» Task directions
Reproduce the lines of the entries below, starting at the line that contains "Zurück zur Liste" and continuing through the last line of the entries. Omit the picture markers from your copy.

*** Records to process ***

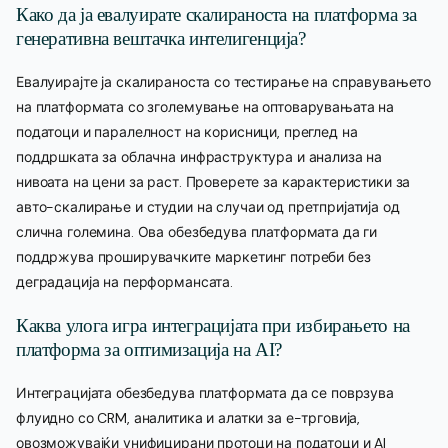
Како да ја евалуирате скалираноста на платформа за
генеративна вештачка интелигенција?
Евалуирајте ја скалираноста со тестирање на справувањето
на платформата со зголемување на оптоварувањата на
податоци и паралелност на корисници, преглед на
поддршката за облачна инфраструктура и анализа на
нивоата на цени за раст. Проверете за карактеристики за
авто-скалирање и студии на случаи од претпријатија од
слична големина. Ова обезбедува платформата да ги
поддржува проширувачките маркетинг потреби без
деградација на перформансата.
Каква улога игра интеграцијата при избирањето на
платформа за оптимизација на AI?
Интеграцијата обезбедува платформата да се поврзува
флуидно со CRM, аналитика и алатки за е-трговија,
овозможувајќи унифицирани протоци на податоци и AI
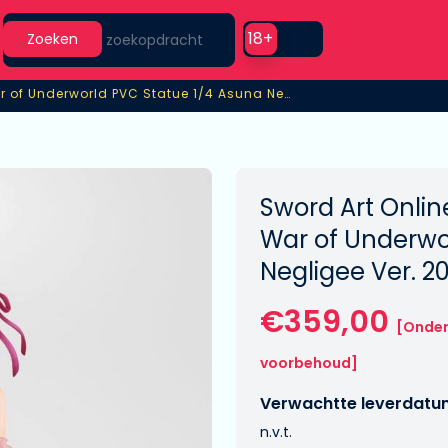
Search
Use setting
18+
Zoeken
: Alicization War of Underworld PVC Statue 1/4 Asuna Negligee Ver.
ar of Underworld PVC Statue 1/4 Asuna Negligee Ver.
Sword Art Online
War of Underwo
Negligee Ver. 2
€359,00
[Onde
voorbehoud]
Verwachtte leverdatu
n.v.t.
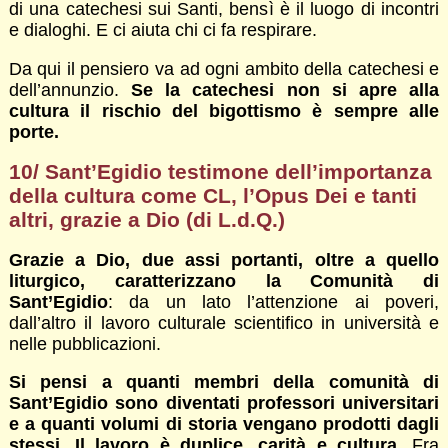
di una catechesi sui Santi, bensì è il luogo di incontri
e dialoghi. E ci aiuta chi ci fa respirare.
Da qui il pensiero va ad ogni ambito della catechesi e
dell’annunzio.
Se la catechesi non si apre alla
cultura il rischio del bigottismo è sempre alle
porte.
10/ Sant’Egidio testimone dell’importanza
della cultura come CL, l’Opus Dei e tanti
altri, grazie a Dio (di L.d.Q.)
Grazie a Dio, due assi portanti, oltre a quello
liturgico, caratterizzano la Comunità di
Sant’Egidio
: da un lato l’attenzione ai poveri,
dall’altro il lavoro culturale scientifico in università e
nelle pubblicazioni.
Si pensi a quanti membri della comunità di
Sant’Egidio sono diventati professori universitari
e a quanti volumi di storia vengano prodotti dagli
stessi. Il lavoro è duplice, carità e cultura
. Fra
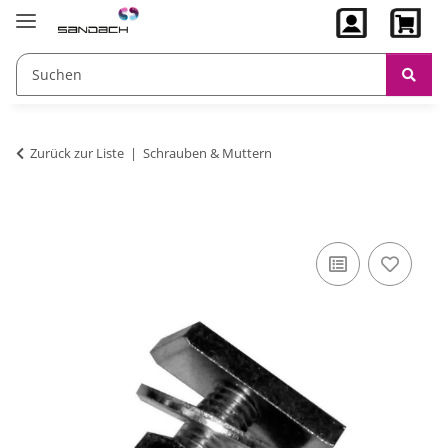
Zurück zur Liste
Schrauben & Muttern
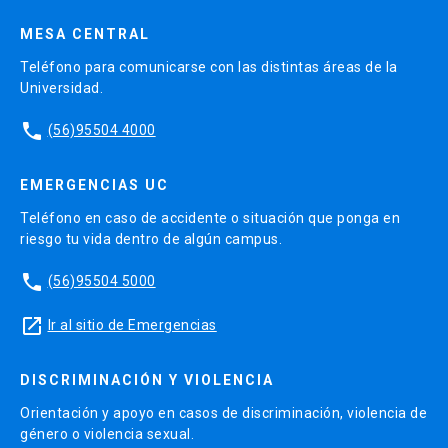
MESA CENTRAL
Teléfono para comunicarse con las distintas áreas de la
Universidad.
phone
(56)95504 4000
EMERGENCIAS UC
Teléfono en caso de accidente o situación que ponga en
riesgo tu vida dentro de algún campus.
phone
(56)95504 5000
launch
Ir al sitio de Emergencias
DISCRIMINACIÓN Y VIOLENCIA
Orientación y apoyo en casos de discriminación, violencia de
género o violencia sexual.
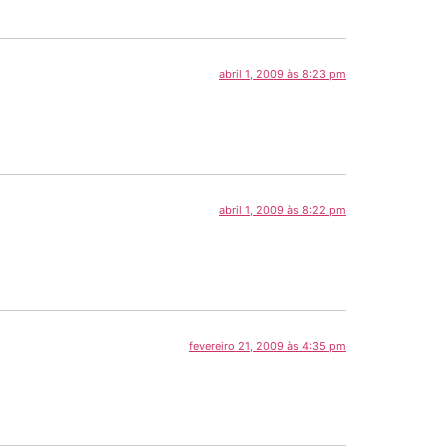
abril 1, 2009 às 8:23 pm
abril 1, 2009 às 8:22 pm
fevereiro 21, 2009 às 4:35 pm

*** End of Records to process ***

» Your solution
Zurück zur Liste
Schrauben & Muttern
MESA CENTRAL
Teléfono para comunicarse con las distintas áreas de la
Universidad.
phone
(56)95504 4000
EMERGENCIAS UC
Teléfono en caso de accidente o situación que ponga en
riesgo tu vida dentro de algún campus.
phone
(56)95504 5000
launch
Ir al sitio de Emergencias
DISCRIMINACIÓN Y VIOLENCIA
Orientación y apoyo en casos de discriminación, violencia de
género o violencia sexual.
abril 1, 2009 às 8:23 pm
abril 1, 2009 às 8:22 pm
fevereiro 21, 2009 às 4:35 pm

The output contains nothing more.